═════ ENTRIES SUPPLIED ═════

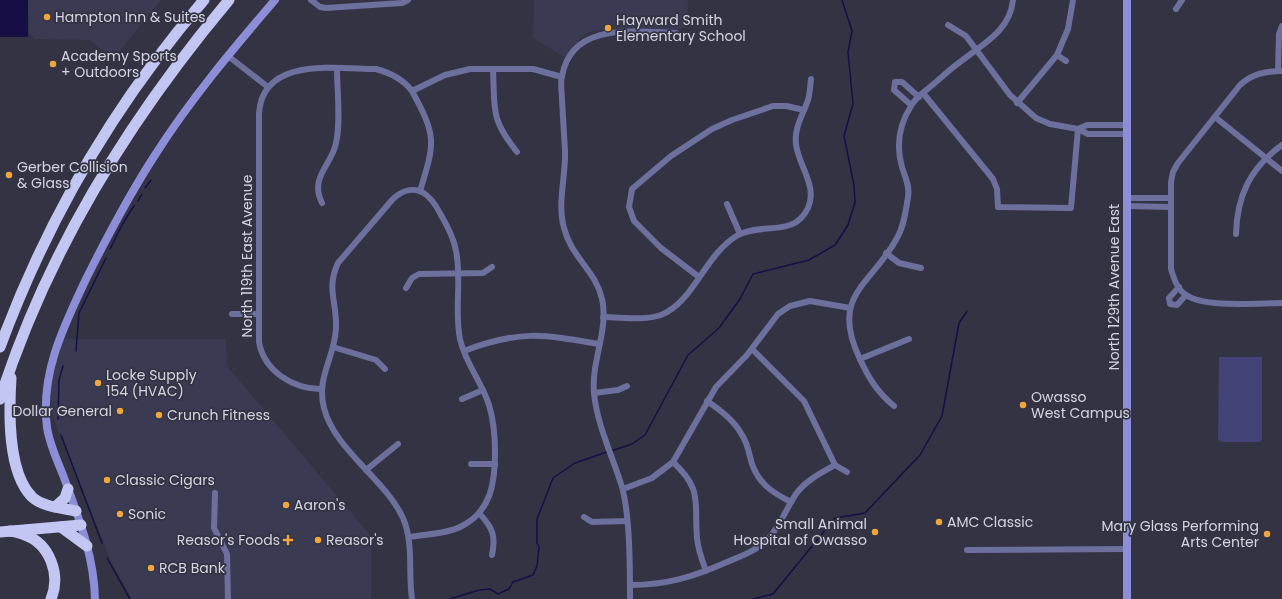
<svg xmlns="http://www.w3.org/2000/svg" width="1282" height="599" font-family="Poppins,sans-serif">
<rect width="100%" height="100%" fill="#334"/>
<g fill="#3a3b52">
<polygon points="28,0 161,0 113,59 90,40 35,39 29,33"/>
<polygon points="534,0 688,0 687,27 674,30 595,30 582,36 566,58 533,38"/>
<polygon points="63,339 226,339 227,366 371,536 371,599 132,599 111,561 53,417 50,400 54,367"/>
</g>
<polygon fill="#434377" points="1219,357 1262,357 1262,440 1259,442 1222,442 1218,440"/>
<rect fill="#170e46" x="0" y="0" width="28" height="37"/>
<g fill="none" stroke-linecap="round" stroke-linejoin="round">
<g stroke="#170e46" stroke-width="1.5">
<polyline points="145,188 151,180"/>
<polyline points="138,201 142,194"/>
<polyline points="110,249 123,223 134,206"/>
<polyline points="76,351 79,313 106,258"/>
<polyline points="58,419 59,380 63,366"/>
<polyline points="61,435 102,543"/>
<polyline points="611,451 632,444 645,435 688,355 719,328 740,299 753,274 809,260 835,245 848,225 855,202 854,185 844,136 853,104 848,52 852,31 842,0"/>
<polyline points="107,558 130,599"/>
<polyline points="450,599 479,590 490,589 498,594 509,589 513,582 533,575 537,566 539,547 537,543 537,519 553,478 575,463 607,452"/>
<polyline points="753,599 773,594 835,518 865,513 920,455 942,416 959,323 967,311"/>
</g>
<g stroke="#6d6f9d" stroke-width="6">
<polyline points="311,0 320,7 326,8 402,3 408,0"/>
<polyline points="1176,9 1182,0"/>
<polyline points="948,25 966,36 1010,95 1036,118 1050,124 1078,129 1088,134 1127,134"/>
<polyline points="1057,55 1066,61"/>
<polyline points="228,56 268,87"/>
<path d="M493 69C495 110 490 118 517 152"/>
<polyline points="1278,71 1279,34 1282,26"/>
<path d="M1282 71C1265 71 1252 74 1240 85L1178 163 1173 172 1171 182V269C1174 279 1177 289 1186 295 1205 308 1258 303 1282 303"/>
<path d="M412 91C437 137 435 142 420 191"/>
<polyline points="923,93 993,179 997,189 998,207 1071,208 1078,129"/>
<polyline points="1017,103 1057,55 1068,29 1073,0"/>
<polyline points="911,105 894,90 895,82 902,82 919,97"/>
<polyline points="1215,117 1282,171"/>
<polyline points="1078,129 1087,125 1127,125"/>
<polyline points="1127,198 1171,198"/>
<path d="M322 203C309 177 332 165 336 143 341 122 337 90 337 69"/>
<polyline points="727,204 740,234"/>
<polyline points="1127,206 1171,207"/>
<path d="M1236 234C1237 196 1250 168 1282 145"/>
<polyline points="886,253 899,263 921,268"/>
<polyline points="699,277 661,248 634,221 629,207 632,189 671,156 712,129 732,120 773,106 786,106 804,110"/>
<polyline points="1179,287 1169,298 1170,304 1177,305 1186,295"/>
<polyline points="406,288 412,278 419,274 483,273 492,267"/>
<polyline points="232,314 258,314"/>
<path d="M603 317C622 317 643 321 661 315 695 301 704 255 738 235 762 222 794 238 808 208 818 186 798 165 796 144 794 127 803 115 808 100 810 94 810 86 811 79"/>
<polyline points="333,347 376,360 385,369"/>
<polyline points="752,349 804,401 835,465 847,472"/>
<path d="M464 351C519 330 542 334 599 344"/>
<polyline points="860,359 909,339"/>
<path d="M321 389C293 389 264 371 259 342V114C262 56 337 69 376 69 391 73 403 79 412 91L445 75 470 69H533L562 77"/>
<polyline points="594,393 618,390 627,386"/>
<polyline points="462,399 483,390"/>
<path d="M707 401C720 410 734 420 742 435 748 444 749 454 752 464 759 484 773 493 791 502"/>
<path d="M894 406C877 392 868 377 859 357 830 294 872 285 897 238 904 226 906 210 908 197 910 186 905 177 902 167 896 146 899 125 911 106 915 98 923 93 930 87 940 79 950 69 960 62 983 44 1010 31 1013 0"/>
<path d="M673 462C703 490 694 501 697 538 698 550 702 560 706 571"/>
<polyline points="471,464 495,464"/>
<polyline points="366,470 398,444"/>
<polyline points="623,489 652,478 673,462 716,387 747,355 778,314 790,306 810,301 850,308"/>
<polyline points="215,493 214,528 227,554 228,599"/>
<path d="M479 513C493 528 496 536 492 555"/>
<polyline points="584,517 592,522 627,521"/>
<path d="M409 537C426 534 447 534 462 526 491 511 495 483 495 453 495 437 494 421 489 405 482 382 465 363 460 339 454 310 462 280 456 251 454 238 448 227 441 215 437 207 431 197 422 192 411 187 400 192 392 200L338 263C326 289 337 301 336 328 335 357 316 377 324 408 334 449 385 479 403 518 414 544 408 572 412 599"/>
<polyline points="967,550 1127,549"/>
<path d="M630 585C667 585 693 577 727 562 742 556 758 550 769 538 781 524 786 509 796 494 805 481 821 473 835 465"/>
<path d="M630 599C630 568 630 516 622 487 613 457 597 425 594 393 591 361 609 330 602 299 596 271 571 257 564 228 557 203 566 176 565 151 564 134 563 117 562 100 562 92 560 83 562 76 572 21 635 32 676 33"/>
</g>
<g stroke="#8d8ed7" stroke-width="8">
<path d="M95 599C94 555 78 516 63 475 57 460 49 443 47 427 40 373 64 326 86 279 107 237 129 195 155 155 190 100 232 50 275 0"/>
<polyline points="1127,599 1127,0"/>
</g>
<g stroke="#c3c5f2" stroke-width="11">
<path d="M0 347C47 220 116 102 204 0"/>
<path d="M11 378C9 411 7 472 32 497 43 507 62 508 76 511"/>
<path d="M0 399C47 252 130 118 229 0"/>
<polyline points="55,507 65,498 68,489"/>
<polyline points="61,527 87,546"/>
<path d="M10 531C15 532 21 533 25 535 50 544 61 575 51 599"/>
<polyline points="0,532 81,525"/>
</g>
</g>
<g fill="#efa73d" stroke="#334" stroke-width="1.5">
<circle cx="47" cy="17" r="4"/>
<circle cx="608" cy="28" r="4"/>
<circle cx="53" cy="64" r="4"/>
<circle cx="9" cy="175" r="4"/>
<circle cx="98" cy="383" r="4"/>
<circle cx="1023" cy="405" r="4"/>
<circle cx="120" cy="411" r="4"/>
<circle cx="159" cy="415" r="4"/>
<circle cx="107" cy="480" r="4"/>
<circle cx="286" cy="505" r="4"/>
<circle cx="120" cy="514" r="4"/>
<circle cx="939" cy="522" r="4"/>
<circle cx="875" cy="532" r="4"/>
<circle cx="1267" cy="534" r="4"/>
<path d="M286 534h4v4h4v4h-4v4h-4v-4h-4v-4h4z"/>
<circle cx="318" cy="540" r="4"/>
<circle cx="151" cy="568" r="4"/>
</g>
<g text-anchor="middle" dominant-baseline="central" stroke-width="3.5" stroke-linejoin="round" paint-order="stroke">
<g font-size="14" fill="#d4d5e0" stroke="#334" text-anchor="start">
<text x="55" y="17">Hampton Inn &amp; Suites</text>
<text x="616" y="20">Hayward Smith<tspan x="616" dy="16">Elementary School</tspan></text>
<text x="61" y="56">Academy Sports<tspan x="61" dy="16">+ Outdoors</tspan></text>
<text x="17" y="167">Gerber Collision<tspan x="17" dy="16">&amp; Glass</tspan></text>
<text x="106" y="375">Locke Supply<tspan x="106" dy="16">154 (HVAC)</tspan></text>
<text x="1031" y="397">Owasso<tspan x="1031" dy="16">West Campus</tspan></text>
<text x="112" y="411" text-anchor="end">Dollar General</text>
<text x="167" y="415">Crunch Fitness</text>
<text x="115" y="480">Classic Cigars</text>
<text x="294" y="505">Aaron's</text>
<text x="128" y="514">Sonic</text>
<text x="947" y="522">AMC Classic</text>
<text x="867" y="524" text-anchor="end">Small Animal<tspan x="867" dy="16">Hospital of Owasso</tspan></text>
<text x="1259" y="526" text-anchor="end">Mary Glass Performing<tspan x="1259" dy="16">Arts Center</tspan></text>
<text x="280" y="540" text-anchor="end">Reasor's Foods</text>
<text x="326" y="540">Reasor's</text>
<text x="159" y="568">RCB Bank</text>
</g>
<g font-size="14" fill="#d4d5e0" stroke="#334">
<text transform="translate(247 256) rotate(-90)">North 119th East Avenue</text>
<text transform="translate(1114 287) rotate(-90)">North 129th Avenue East</text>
</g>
</g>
</svg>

═════

Would you please repeat the lines from the one with "Inn &amp; Suites</text>" through the last line of the listing above, exactly and with nothing else?

<text x="55" y="17">Hampton Inn &amp; Suites</text>
<text x="616" y="20">Hayward Smith<tspan x="616" dy="16">Elementary School</tspan></text>
<text x="61" y="56">Academy Sports<tspan x="61" dy="16">+ Outdoors</tspan></text>
<text x="17" y="167">Gerber Collision<tspan x="17" dy="16">&amp; Glass</tspan></text>
<text x="106" y="375">Locke Supply<tspan x="106" dy="16">154 (HVAC)</tspan></text>
<text x="1031" y="397">Owasso<tspan x="1031" dy="16">West Campus</tspan></text>
<text x="112" y="411" text-anchor="end">Dollar General</text>
<text x="167" y="415">Crunch Fitness</text>
<text x="115" y="480">Classic Cigars</text>
<text x="294" y="505">Aaron's</text>
<text x="128" y="514">Sonic</text>
<text x="947" y="522">AMC Classic</text>
<text x="867" y="524" text-anchor="end">Small Animal<tspan x="867" dy="16">Hospital of Owasso</tspan></text>
<text x="1259" y="526" text-anchor="end">Mary Glass Performing<tspan x="1259" dy="16">Arts Center</tspan></text>
<text x="280" y="540" text-anchor="end">Reasor's Foods</text>
<text x="326" y="540">Reasor's</text>
<text x="159" y="568">RCB Bank</text>
</g>
<g font-size="14" fill="#d4d5e0" stroke="#334">
<text transform="translate(247 256) rotate(-90)">North 119th East Avenue</text>
<text transform="translate(1114 287) rotate(-90)">North 129th Avenue East</text>
</g>
</g>
</svg>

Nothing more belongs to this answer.